Choose a base config file from src/maxdiffusion/configs/ and override parameters as needed.
3

Run training

Execute the training script with your config and parameter overrides.
4

Monitor progress

Track metrics using TensorBoard and profiler outputs.
5

Evaluate and generate

Test your fine-tuned model by generating images or videos.
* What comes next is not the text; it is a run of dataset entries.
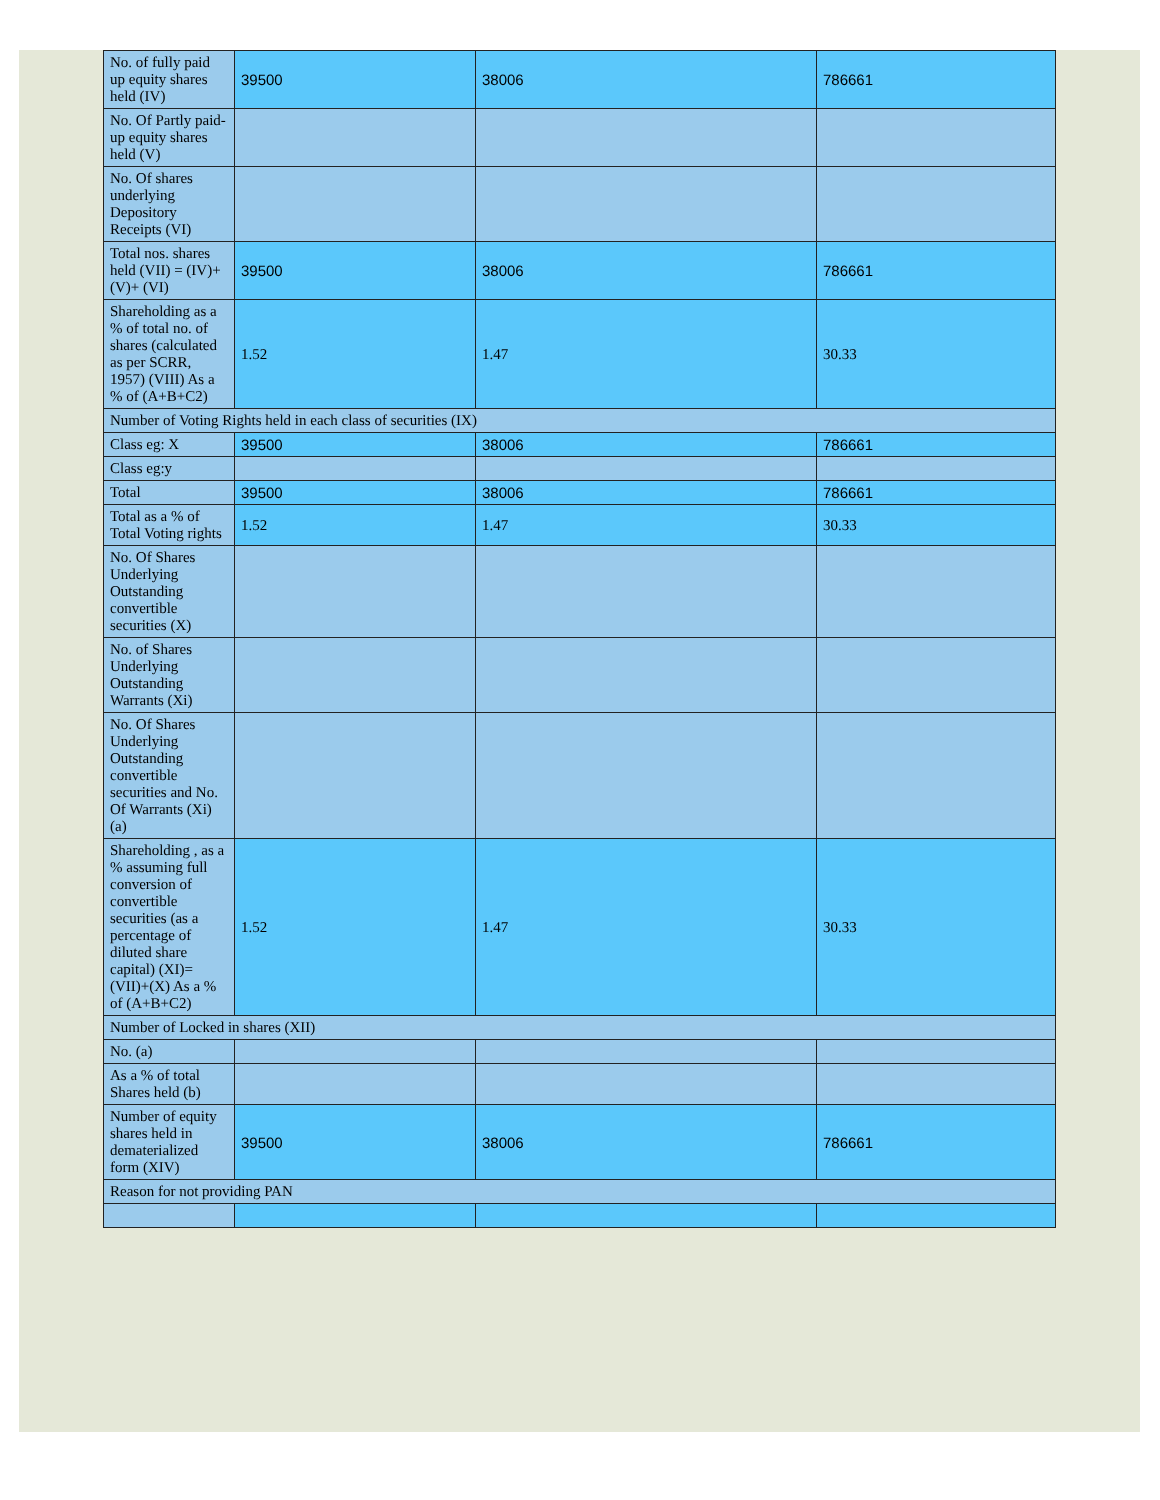| No. of fully paid up equity shares held (IV) | 39500 | 38006 | 786661 |
| No. Of Partly paid-up equity shares held (V) | | | |
| No. Of shares underlying Depository Receipts (VI) | | | |
| Total nos. shares held (VII) = (IV)+(V)+ (VI) | 39500 | 38006 | 786661 |
| Shareholding as a % of total no. of shares (calculated as per SCRR, 1957) (VIII) As a % of (A+B+C2) | 1.52 | 1.47 | 30.33 |
| Number of Voting Rights held in each class of securities (IX) | | | |
| Class eg: X | 39500 | 38006 | 786661 |
| Class eg:y | | | |
| Total | 39500 | 38006 | 786661 |
| Total as a % of Total Voting rights | 1.52 | 1.47 | 30.33 |
| No. Of Shares Underlying Outstanding convertible securities (X) | | | |
| No. of Shares Underlying Outstanding Warrants (Xi) | | | |
| No. Of Shares Underlying Outstanding convertible securities and No. Of Warrants (Xi) (a) | | | |
| Shareholding , as a % assuming full conversion of convertible securities (as a percentage of diluted share capital) (XI)= (VII)+(X) As a % of (A+B+C2) | 1.52 | 1.47 | 30.33 |
| Number of Locked in shares (XII) | | | |
| No. (a) | | | |
| As a % of total Shares held (b) | | | |
| Number of equity shares held in dematerialized form (XIV) | 39500 | 38006 | 786661 |
| Reason for not providing PAN | | | |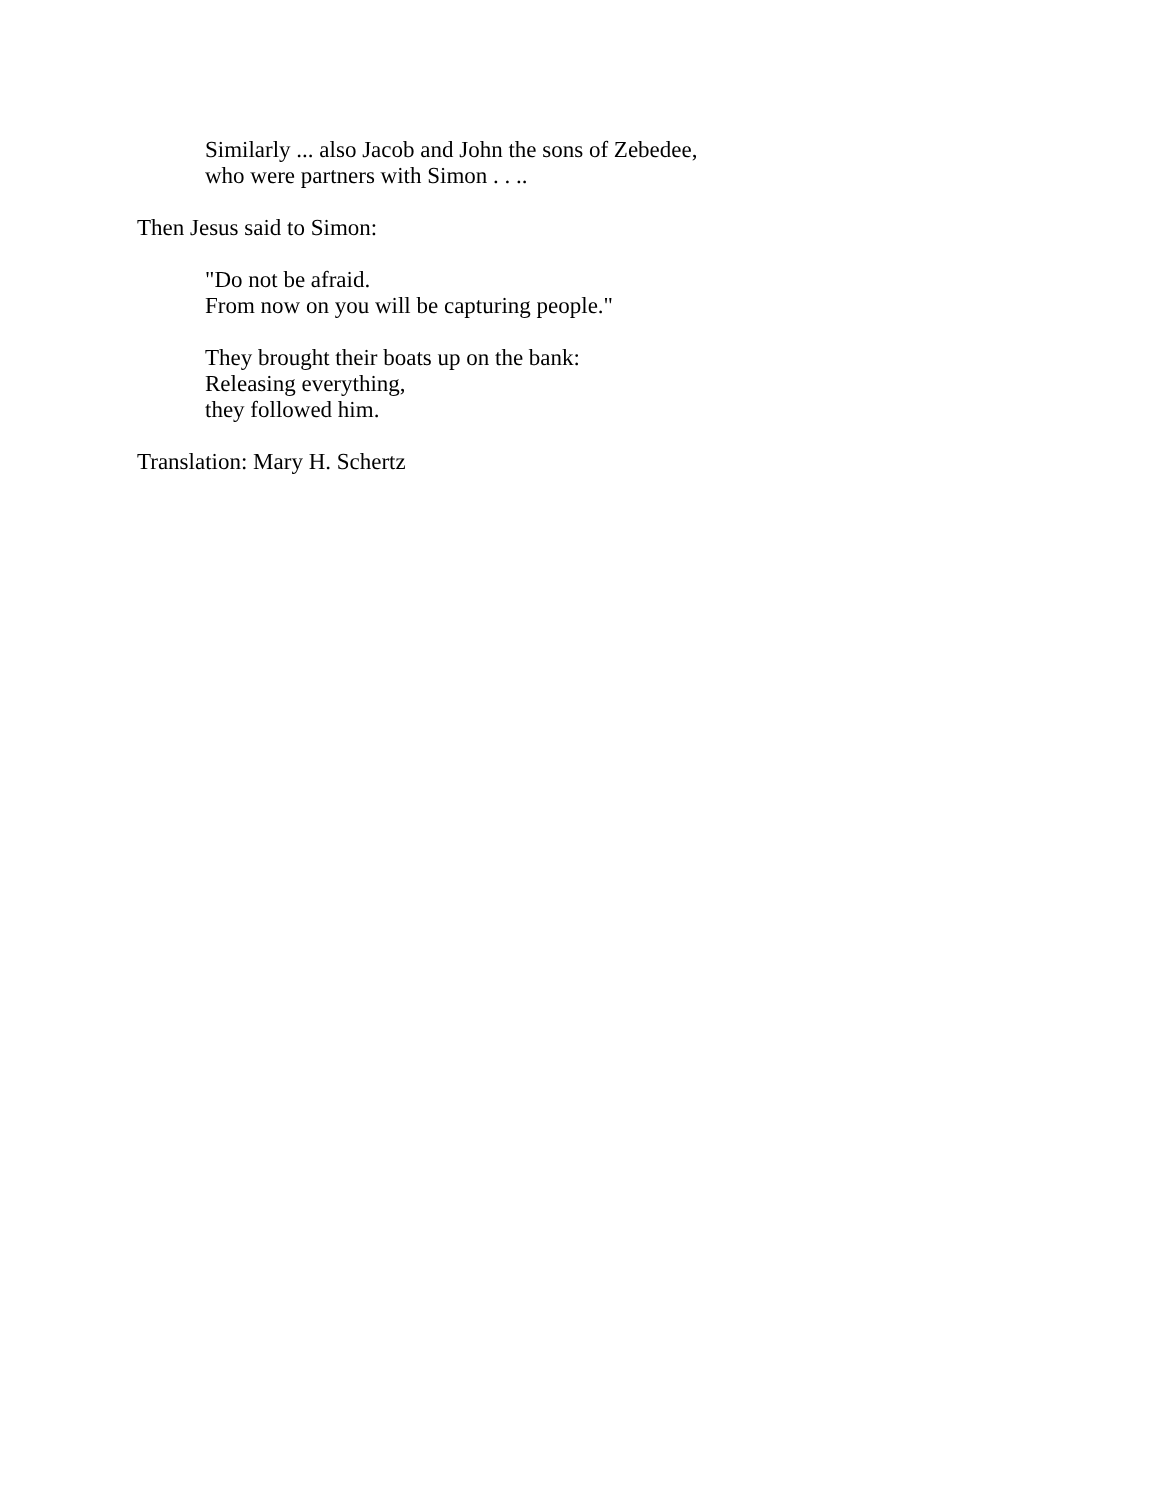Similarly ... also Jacob and John the sons of Zebedee,
who were partners with Simon . . ..
Then Jesus said to Simon:
"Do not be afraid.
From now on you will be capturing people."
They brought their boats up on the bank:
Releasing everything,
they followed him.
Translation: Mary H. Schertz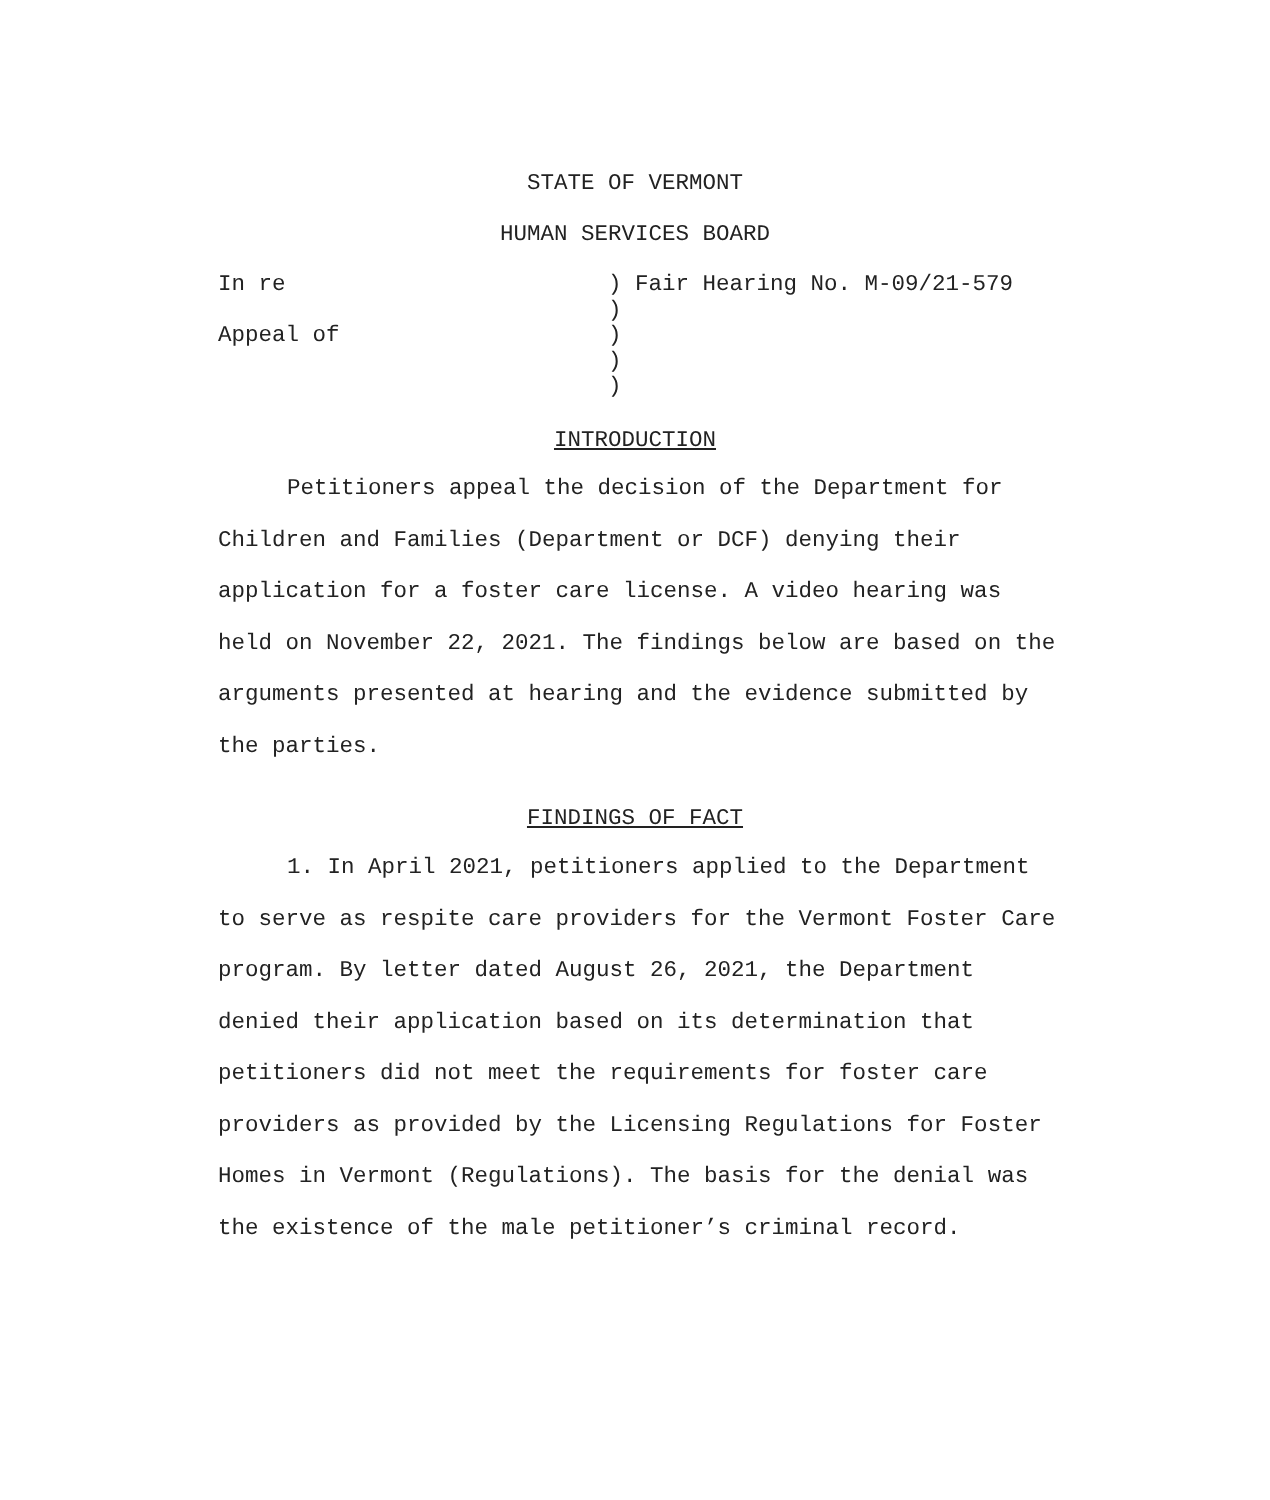STATE OF VERMONT
HUMAN SERVICES BOARD
| In re | ) Fair Hearing No. M-09/21-579 |
| | ) |
| Appeal of | ) |
| | ) |
| | ) |
INTRODUCTION
Petitioners appeal the decision of the Department for Children and Families (Department or DCF) denying their application for a foster care license. A video hearing was held on November 22, 2021. The findings below are based on the arguments presented at hearing and the evidence submitted by the parties.
FINDINGS OF FACT
1. In April 2021, petitioners applied to the Department to serve as respite care providers for the Vermont Foster Care program. By letter dated August 26, 2021, the Department denied their application based on its determination that petitioners did not meet the requirements for foster care providers as provided by the Licensing Regulations for Foster Homes in Vermont (Regulations). The basis for the denial was the existence of the male petitioner’s criminal record.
Common training parameters

All training scripts share common configuration parameters:

Model parameters

  • pretrained_model_name_or_path - Base model to fine-tune
  • weights_dtype - Weight precision (float32, bfloat16)
  • activations_dtype - Activation precision (float32, bfloat16)
  • attention - Attention mechanism (dot_product, flash, cudnn_flash_te)

Dataset parameters

  • dataset_name - HuggingFace dataset name
  • train_data_dir - Local or GCS path to training data
  • resolution - Training image resolution
  • per_device_batch_size - Batch size per device

Training loop parameters

  • learning_rate - Initial learning rate
  • max_train_steps - Maximum training steps
  • warmup_steps_fraction - Fraction of steps for learning rate warmup
  • output_dir - Directory to save checkpoints (supports GCS)
  • run_name - Unique identifier for this training run

Parallelism parameters

  • ici_data_parallelism - Data parallelism within a host
  • ici_fsdp_parallelism - FSDP parallelism within a host
  • ici_tensor_parallelism - Tensor parallelism within a host
  • dcn_data_parallelism - Data parallelism across hosts

Profiling and checkpointing

  • enable_profiler - Enable performance profiling
  • checkpoint_every - Save checkpoint every N steps (-1 to disable)
  • jax_cache_dir - Directory for JAX compilation cache

Getting started

For your first time running MaxDiffusion training, we recommend:
  1. Start with a single TPU host before scaling to multi-host
  2. Use the default Pokemon dataset for initial testing
  3. Review the model-specific training guide for detailed instructions

Stable Diffusion training

Train SD 1.4 and SD 2 Base models

SDXL training

Fine-tune Stable Diffusion XL

Flux training

Train Flux transformer models

Wan training

Train video generation models

Dreambooth

Personalized model fine-tuning

XPK deployment

For large-scale training, MaxDiffusion supports deployment via XPK (Kubernetes-based orchestration):
python3 ~/xpk/xpk.py workload create \
  --cluster=$CLUSTER_NAME \
  --project=$PROJECT \
  --zone=$ZONE \
  --device-type=$DEVICE_TYPE \
  --num-slices=1 \
  --command="python src/maxdiffusion/train.py ..." \
  --base-docker-image=$IMAGE_DIR \
  --workload=$RUN_NAME
See the model-specific guides for complete XPK examples.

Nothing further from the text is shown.